J irritieren die Fische und das Netz an der Wand. „Wieder einer ins Netz gegangen oder was?“ Ich versuche ihr das mit Petrus, den Menschenfischern und der Verfolgung im römischen Reich zu erklären, aber je länger ich rede, desto überzeugender finde ich ihre Interpretation.

Für eine Fischzucht ist das Taufbecken auf jeden Fall nicht geeignet. Es sieht irgendwie medizinisch aus. Ein bisschen, als würde es nach dem Gottesdienst auch für therapeutische Anwendungen genutzt werde; gerade groß und tief genug, dass eine Person darin Wassergymnastik machen kann.

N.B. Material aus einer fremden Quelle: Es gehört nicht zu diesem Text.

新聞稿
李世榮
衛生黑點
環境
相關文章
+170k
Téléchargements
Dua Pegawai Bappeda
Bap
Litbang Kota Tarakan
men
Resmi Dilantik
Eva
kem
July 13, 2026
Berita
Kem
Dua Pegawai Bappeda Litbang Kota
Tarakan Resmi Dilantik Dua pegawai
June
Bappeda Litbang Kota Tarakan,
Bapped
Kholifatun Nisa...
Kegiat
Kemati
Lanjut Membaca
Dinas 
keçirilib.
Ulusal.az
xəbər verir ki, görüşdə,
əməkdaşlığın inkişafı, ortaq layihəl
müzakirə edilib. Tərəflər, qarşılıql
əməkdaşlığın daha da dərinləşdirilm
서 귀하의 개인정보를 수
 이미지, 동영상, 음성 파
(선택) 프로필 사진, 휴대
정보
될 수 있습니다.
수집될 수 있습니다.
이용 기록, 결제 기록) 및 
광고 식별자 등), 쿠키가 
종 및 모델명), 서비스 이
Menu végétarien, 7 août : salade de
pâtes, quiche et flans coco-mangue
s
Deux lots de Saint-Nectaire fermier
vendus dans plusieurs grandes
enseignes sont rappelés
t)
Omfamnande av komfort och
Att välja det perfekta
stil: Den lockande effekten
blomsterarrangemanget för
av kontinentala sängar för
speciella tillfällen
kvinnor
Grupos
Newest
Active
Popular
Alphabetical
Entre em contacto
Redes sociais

Alle Kandidaten bestehen ihre Tauchprüfung. Dann gibt es Kartoffelsalat und vier verschiedene Sorten Bratwurst.

18.06.2022

Hitzefrei. Ich beginne den Tag damit, dass ich roten Tee, schwarzen Tee und entkoffeinierten Kaffee koche und stelle alles kalt. Dann lege ich in einer Plastiktüte im Eisfach einen Eiswürfelvorrat an, fülle die Formen wieder auf und stelle mir einen Wecker für die nächste Ladung. Schließlich zähle ich noch mal die Zitrusfrüchte durch und kontrolliere den Wasserstand des Vogelbeckens. Dann setze ich mich in den Schatten und bleibe bis zum Sonnenuntergang da sitzen.

17.06.2022

Über der Tür steht „Getränkemarkt“ und tatsächlich finden sich ganz hinten im Laden auch ein paar staubige Kästen Bier, vor allem gibt es hier aber Pakete und Päckchen, in hohen Regalen und Boxen gestapelt, auf denen die Straßennamen stehen. Ich finde die richtige Box unangenehm früher als die Mitarbeiter, aber sage nichts. An der Plexiglasscheibe vor der Kasse hängt ein Zettel auf dem „AUSWEIS VORZEIGEN“ steht, aber der gelbe Zettel aus dem Briefkasten gilt hier als Ausweisdokument.